Master in charge of Walsh's Champion plan

This could be one of those occasions when you can't see the trees for the wood. The showdown between Kauto Star and Denman, three weeks tomorrow, so dominates the Cheltenham agenda this year that it would be easy to overlook the mind-boggling depth of their trainer's Festival challenge.

After parading 25 horses for the cameras yesterday morning, Paul Nicholls acknowledged that he has probably assembled his "strongest team ever". Two of them, Twist Magic and Master Minded, dispute favouritism for the meeting's other championship steeplechase, but even they can only audition for a supporting role.

A lot of ink must pass under the bridge before the Totesport Cheltenham Gold Cup, however. And once Nicholls had confirmed that all was well with Kauto Star, after his fleeting lameness over the weekend, this instead became the proper moment to consider horses that would be stars in almost every other yard.

The champion trainer indicated that his stable jockey, Ruby Walsh, will come down in favour of Master Minded in the Queen Mother Champion Chase, with Sam Thomas on Twist Magic. Both horses have established their eligibility this winter by beating last year's winner, Voy Por Ustedes, but there is no mistaking the sense that Master Minded – who arrived from France last summer – is progressing with almost indecent haste.

"He had been doing some sensational work before he won at Newbury the other day," Nicholls said. "And I think he has improved again since, enormously so. I made a pig's ear of running Twist Magic on very testing going at Ascot. But I have always thought him a spring horse. He loves better ground, and I hope Fair Along and Tamarinbleu run, because they would go a real good gallop and that would suit both my horses."

The stable's steeplechasing hegemony has its roots in the perennial renewal of its raw materials. Time and again, Nicholls introduced young hurdlers such as Breedsbreeze or Chapoturgeon as "a cracking prospect for fences this time next year".

Sure enough, the success over hurdles of Noland at the 2006 Festival was only a prelude to his date with destiny in the Irish Independent Arkle Trophy.

After missing last season with injury, Noland made an immaculate chasing debut at Folkestone last month and is likely to warm up for the Festival at Sandown tomorrow. "He picked up a bit of a bug at Folkestone but he's back in tip-top form now," Nicholls observed.

"I hope the ground will be all right for him to go to Sandown, because I'm very keen to get a run into him over an undulating track. I'm sure if we get him to Cheltenham in top shape he will be the one to beat."

His leading hope for the Royal and SunAlliance Chase appears to be Denman's brother, Silverburn, a winner at Sandown last time. "I think he has an outstanding chance," Nicholls said. "I know he seemed a bit disappointing at Kempton on Boxing Day, but it was Ruby's first ride back after his injury and he might ride a bit differently another time. I just think he got caught a bit flat-footed off a slow pace, and I'm convinced that he will stay three miles. I don't think we've ever had him better."

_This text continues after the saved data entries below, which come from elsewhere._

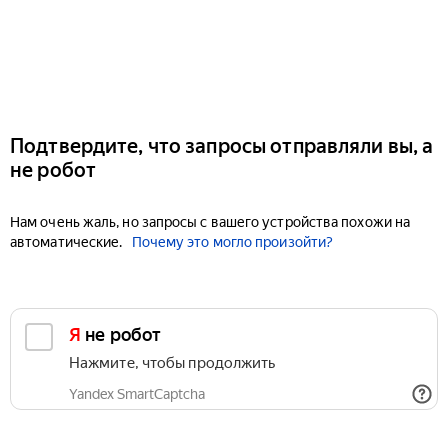
Подтвердите, что запросы отправляли вы, а
не робот
Нам очень жаль, но запросы с вашего устройства похожи на
автоматические.
Почему это могло произойти?
Я не робот
Нажмите, чтобы продолжить
Yandex SmartCaptcha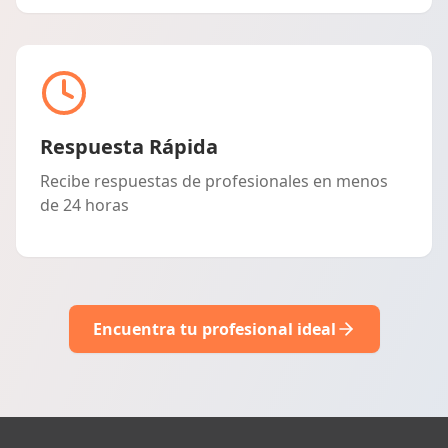
Respuesta Rápida
Recibe respuestas de profesionales en menos
de 24 horas
Encuentra tu profesional ideal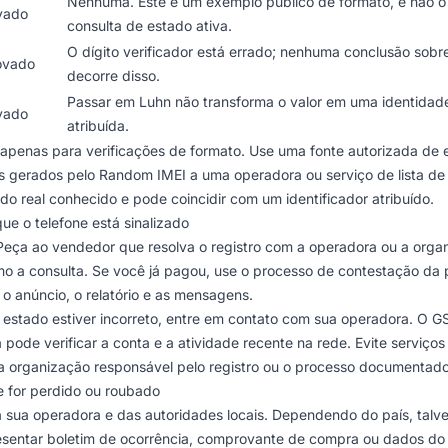
Nenhuma. Este é um exemplo público de formato, e não o
vado
consulta de estado ativa.
O dígito verificador está errado; nenhuma conclusão sob
ovado
decorre disso.
Passar em Luhn não transforma o valor em uma identida
vado
atribuída.
apenas para verificações de formato. Use uma fonte autorizada de 
es gerados pelo Random IMEI a uma operadora ou serviço de lista de 
o real conhecido e pode coincidir com um identificador atribuído.
ue o telefone está sinalizado
eça ao vendedor que resolva o registro com a operadora ou a organ
o a consulta. Se você já pagou, use o processo de contestação da 
 anúncio, o relatório e as mensagens.
o estado estiver incorreto, entre em contato com sua operadora. O
G
 pode verificar a conta e a atividade recente na rede. Evite serviç
 a organização responsável pelo registro ou o processo documentad
e for perdido ou roubado
a sua operadora e das autoridades locais. Dependendo do país, talve
esentar boletim de ocorrência, comprovante de compra ou dados do 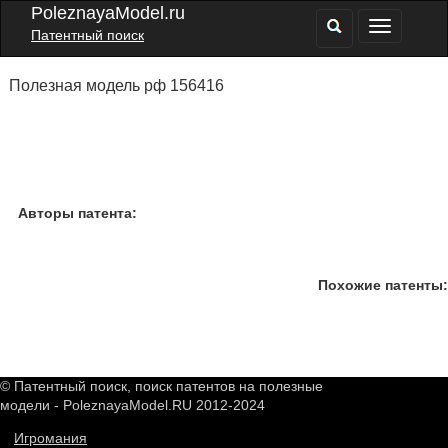
PoleznayaModel.ru
Патентный поиск
Полезная модель рф 156416
Авторы патента:
Похожие патенты:
© Патентный поиск, поиск патентов на полезные
модели - PoleznayaModel.RU 2012-2024
Игромания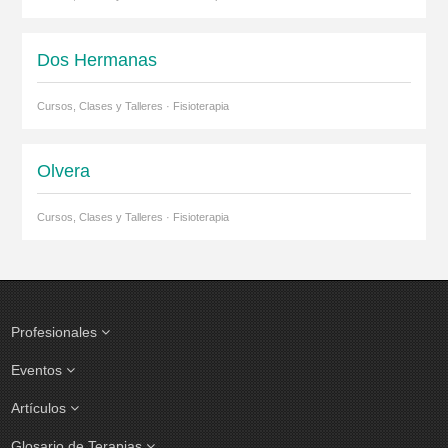
Dos Hermanas
Cursos, Clases y Talleres · Fisioterapia
Olvera
Cursos, Clases y Talleres · Fisioterapia
Profesionales
Eventos
Artículos
Glosario de Terapias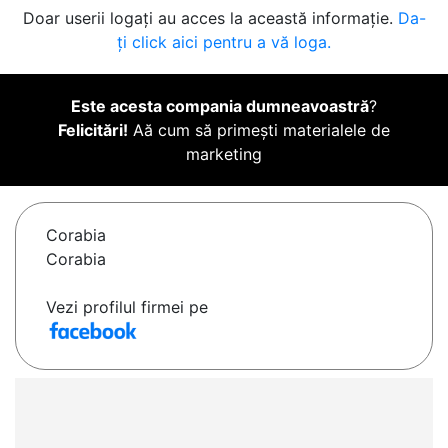
Doar userii logați au acces la această informație.
Da-
ți click aici pentru a vă loga.
Este acesta compania dumneavoastră
?
Felicitări!
Aă cum să primești materialele de
marketing
Corabia
Corabia
Vezi profilul firmei pe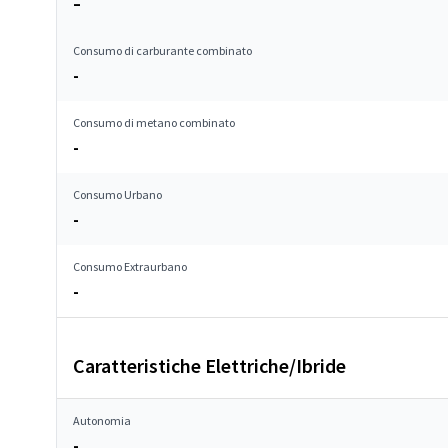
–
Consumo di carburante combinato
-
Consumo di metano combinato
-
Consumo Urbano
-
Consumo Extraurbano
-
Caratteristiche Elettriche/Ibride
Autonomia
-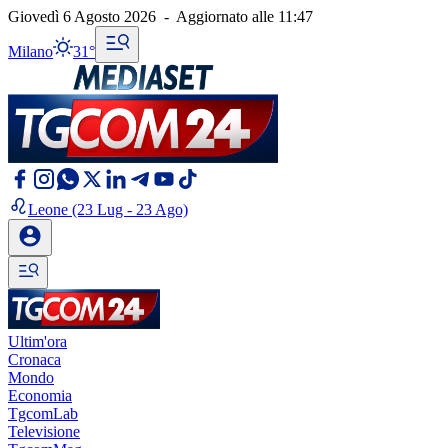
Giovedì 6 Agosto 2026
-
Aggiornato alle
11:47
Milano
31°
Leone
(23 Lug - 23 Ago)
Ultim'ora
Cronaca
Mondo
Economia
TgcomLab
Televisione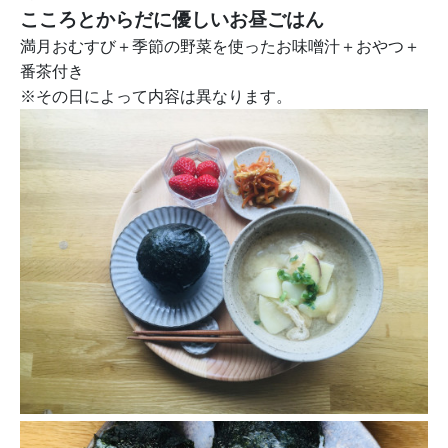
こころとからだに優しいお昼ごはん
満月おむすび＋季節の野菜を使ったお味噌汁＋おやつ＋
番茶付き
※その日によって内容は異なります。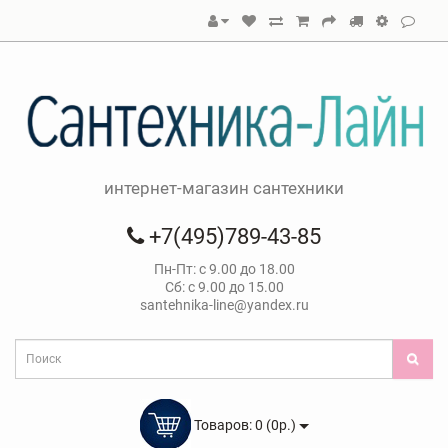
интернет-магазин сантехники
+7(495)789-43-85
Пн-Пт: с 9.00 до 18.00
Сб: с 9.00 до 15.00
santehnika-line@yandex.ru
Товаров: 0 (0р.)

Among the hurdlers, Nicholls gave an auspicious mention to I'msingingtheblues in the County Hurdle but commends Celestial Halo as the best value of all. "I see he went out in the Triumph Hurdle betting after he got beat at Doncaster," he said.

"But I was probably guilty of running him a bit short. I was trying to pinch a race with him, I'd backed off him after he won at Newbury. It didn't work out, but he has improved enormously since, and I still think he'll run a really big race at Cheltenham."

It says everything about his stable that Nicholls could well claim the third tier of the podium in the Gold Cup as well. Star De Mohaison remains a possible runner, albeit he has been held up with "a few niggling problems" since a solid resumption over hurdles on New Year's Day, while Neptune Collonges earned his chance when outclassing his rivals at Wincanton last Saturday.

"Star De Mohaison is a horse we haven't seen the best of," he said. "But if we're not happy with him, he'll wait for Aintree. Neptune Collonges deserves his place in the field and could well get placed. My only suspicion is that some of his better form is on flatter tracks."

As for Kauto Star, he was reshod yesterday morning and cantered blithely away. "He's not like Denman," Nicholls said. "Denman puts everything into it, and then needs a lot of time to get back again. He had a quiet week after winning at Newbury, and is just stepping up his work again. But Kauto Star could run again a week after a race, without doing any work in between."